De modo intermitente se propicia en el país cada cierto tiempo, sin conclusiones ni decisiones, una polémica relativa al papel de los medios de comunicación, en particular los electrónicos –y entre ellos especialmente la televisión-, en los grandes y graves problemas nacionales, como los que afronta la educación de la niñez y la juventud en distintos niveles, o el de la violencia.
Hace pocos días tal polémica volvió a tomar fuerza, a raíz de un pronunciamiento público de la Comisión Nacional de Televisión, pero se apagó después entre el cúmulo de nuevas noticias –sobre todo las atinentes a la guerra de todo el mundo contra Bin Laden y a la campaña electoral-, sin que nada se haya dilucidado.

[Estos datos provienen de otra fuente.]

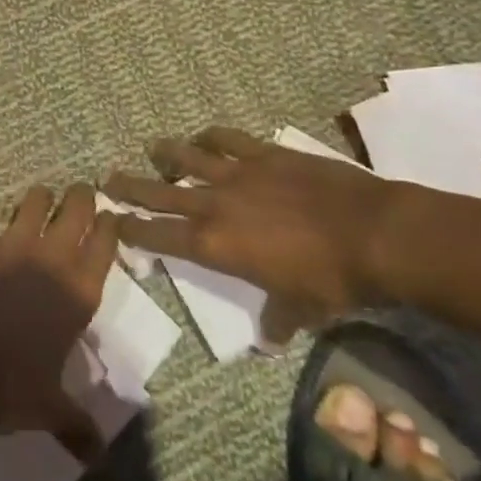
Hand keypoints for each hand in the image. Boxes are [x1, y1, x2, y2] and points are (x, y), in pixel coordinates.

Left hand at [0, 184, 119, 460]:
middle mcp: (51, 259)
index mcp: (78, 293)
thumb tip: (100, 457)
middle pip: (76, 207)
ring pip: (34, 199)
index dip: (110, 225)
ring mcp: (11, 244)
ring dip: (38, 198)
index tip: (111, 217)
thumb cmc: (6, 389)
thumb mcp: (48, 410)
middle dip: (81, 196)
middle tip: (80, 194)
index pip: (106, 243)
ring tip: (38, 200)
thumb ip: (77, 425)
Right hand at [102, 126, 396, 339]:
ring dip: (167, 154)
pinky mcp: (265, 153)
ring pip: (190, 158)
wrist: (371, 233)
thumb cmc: (332, 280)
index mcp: (217, 245)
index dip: (134, 229)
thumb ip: (278, 320)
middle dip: (132, 186)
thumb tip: (270, 343)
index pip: (161, 236)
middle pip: (162, 192)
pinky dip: (211, 137)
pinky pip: (229, 139)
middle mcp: (217, 204)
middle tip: (108, 177)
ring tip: (153, 148)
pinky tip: (205, 137)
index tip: (114, 221)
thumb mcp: (301, 309)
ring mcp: (240, 173)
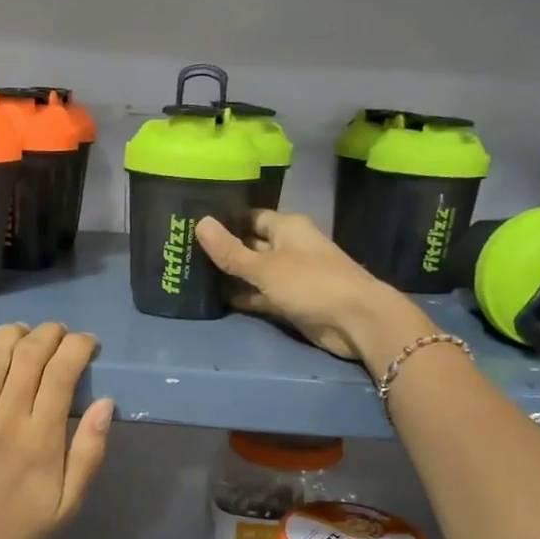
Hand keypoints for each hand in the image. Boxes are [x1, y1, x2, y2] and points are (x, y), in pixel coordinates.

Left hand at [0, 323, 113, 538]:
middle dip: (50, 333)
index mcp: (41, 439)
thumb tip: (106, 403)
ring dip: (13, 333)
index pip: (62, 372)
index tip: (87, 343)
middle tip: (60, 334)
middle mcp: (5, 418)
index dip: (77, 346)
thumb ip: (89, 452)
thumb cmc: (19, 530)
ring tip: (25, 332)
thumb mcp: (69, 503)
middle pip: (29, 355)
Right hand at [195, 210, 431, 361]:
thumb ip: (231, 251)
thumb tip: (199, 222)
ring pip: (253, 271)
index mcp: (286, 227)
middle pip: (250, 244)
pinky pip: (260, 294)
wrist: (356, 321)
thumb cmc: (310, 283)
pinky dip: (243, 296)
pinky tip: (214, 299)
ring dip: (230, 275)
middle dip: (223, 249)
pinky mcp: (290, 301)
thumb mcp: (265, 267)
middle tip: (183, 250)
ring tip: (191, 273)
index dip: (224, 220)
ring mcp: (290, 275)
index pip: (249, 217)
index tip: (192, 224)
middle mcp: (288, 246)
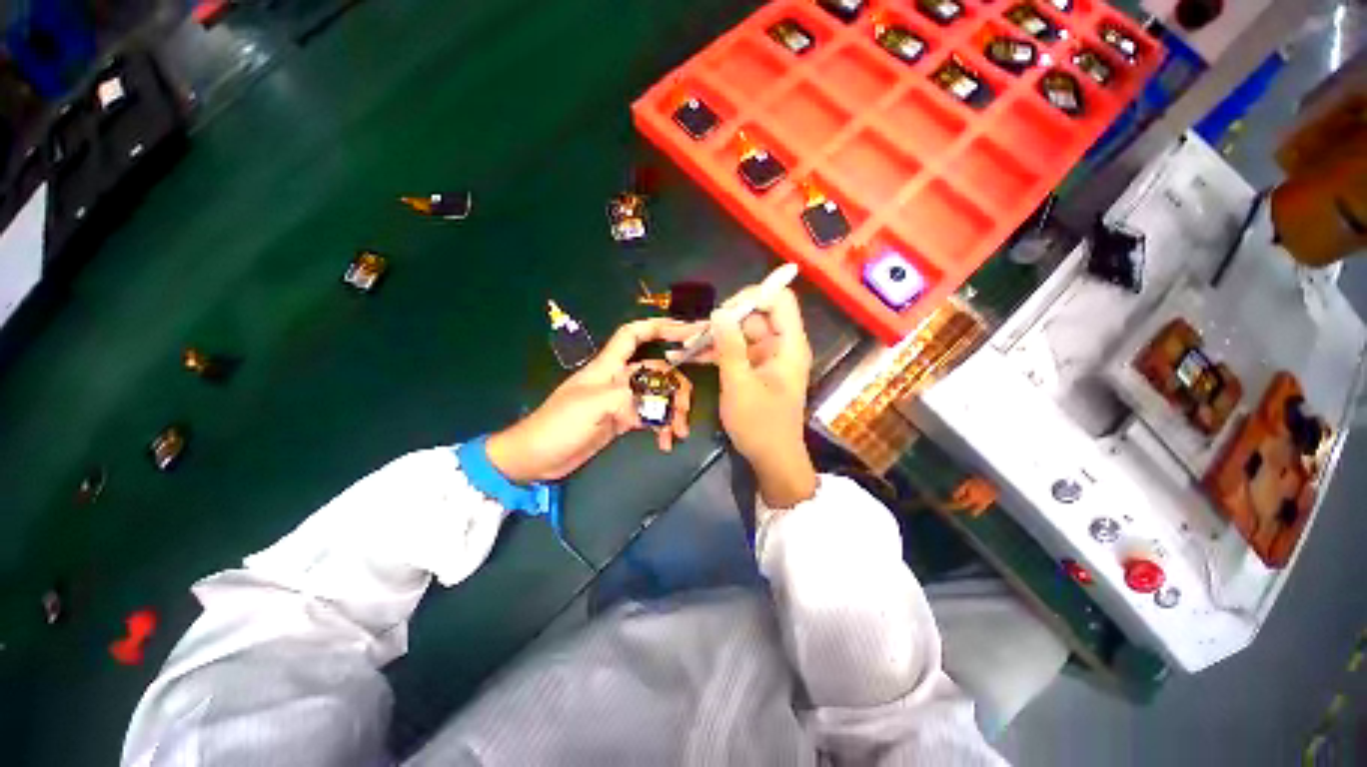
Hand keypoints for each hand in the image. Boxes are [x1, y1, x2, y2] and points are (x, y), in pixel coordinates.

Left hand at [486, 318, 699, 483]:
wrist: (537, 458)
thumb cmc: (558, 425)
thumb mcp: (591, 405)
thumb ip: (626, 395)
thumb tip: (654, 400)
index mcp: (608, 367)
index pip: (633, 335)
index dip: (659, 327)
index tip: (687, 331)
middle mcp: (618, 379)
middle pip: (656, 371)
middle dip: (675, 386)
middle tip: (685, 410)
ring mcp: (621, 401)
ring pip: (657, 396)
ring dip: (671, 412)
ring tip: (679, 433)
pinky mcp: (622, 421)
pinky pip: (650, 418)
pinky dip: (661, 427)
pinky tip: (665, 442)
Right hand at [694, 285, 816, 507]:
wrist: (772, 459)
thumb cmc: (760, 425)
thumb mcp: (740, 384)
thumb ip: (730, 347)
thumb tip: (719, 311)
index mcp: (789, 345)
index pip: (779, 300)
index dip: (753, 296)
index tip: (723, 311)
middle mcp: (781, 345)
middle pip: (755, 315)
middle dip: (724, 320)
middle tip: (695, 332)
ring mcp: (767, 357)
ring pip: (741, 333)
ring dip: (715, 337)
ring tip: (685, 344)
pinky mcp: (755, 369)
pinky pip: (736, 350)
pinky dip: (717, 352)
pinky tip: (690, 355)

La discusión del tema no solamente conviene sino que resulta indispensable y urgente, por lo cual la abordaremos en esta y sucesivas columnas, pues todo parece indicar que, sin protesta de los constitucionalistas, se ha llegado a confundir la libertad fundamental consagrada a favor de la información con la más absoluta falta de responsabilidad social de los medios, aun a pesar de que ese elemento también tiene rango normativo de la misma jerarquía en el propio artículo 20 de la Carta Política.
En nuestro sistema jurídico vigente está prohibida la censura, independientemente de su origen y de su magnitud, ya que los perentorios términos del precepto superior no dejan a ese respecto lugar a dudas.
Pero también es evidente que los ciudadanos de todos los niveles, aun los mejores y más ardientes defensores de la libertad de informar e informarse, muestran crecientes señales de cansancio y rechazo ante la actitud, en verdad abusiva, de algunos noticieros de televisión, empeñados en el sensacionalismo y en el despliegue escandaloso –sin análisis- de masacres, atentados y crímenes, y de declaraciones y desafíos de guerrilleros y paramilitares, puestos sus ojos, más que en los efectos de tal saturación informativa -causante de impredecibles daños sobre el desarrollo psicológico de los menores y con paulatina pero irreversible pérdida de sensibilidad colectiva ante el crimen- en las ventas publicitarias de aquélla, que a la vez son producto directo del “raiting” de sintonía –fundado, por paradoja, en el morbo de no pocos televidentes- y que habrán de reflejarse en los estados de perdidas y ganancias de canales y programadoras.
Desde luego, no estamos hablando de todos los noticieros ni de la totalidad de los periodistas, lo que vale la pena subrayar para no incurrir en la malévola generalización, que causa daño innecesario y degrada toda critica.
Lo que puede verse en muchos casos no es otra cosa que la “explotación” de la noticia, que se “muele” en un día o dos hasta el cansancio y es de inmediato reemplazada por otras y olvidada, para favorecer el aumento o el sostenimiento de la audiencia, no importa que ello implique un oportunista e inhumano aprovechamiento del dolor o del pánico de las personas afectadas, o del deseo malsano que normalmente exhiben los agentes del terrorismo, de divulgar y “cobrar” sus “triunfos”, que –claro está- corresponden a la muerte y al desastre.
Al respecto, debe decirse que existe en Colombia una mala interpretación de la regla constitucional, pues por una parte la jurisprudencia ha repetido hasta la saciedad que no hay derechos absolutos, y por otra el concepto de responsabilidad social de los medios y comunicadores tiene un contenido que no es posible eludir, si bien resulta necesario que el legislador lo desarrolle sin caer en la censura.
CERTIDUMBRE
Fueron varias -y fatales- las equivocaciones cometidas por Colombia -dirigentes, jugadores y técnicos- durante el proceso de eliminatorias para el mundial de fútbol.
INQUIETUD
A juzgar por lo visto en la transmisión sobre el Concurso de Belleza, ...¿no tenemos presentadoras colombianas?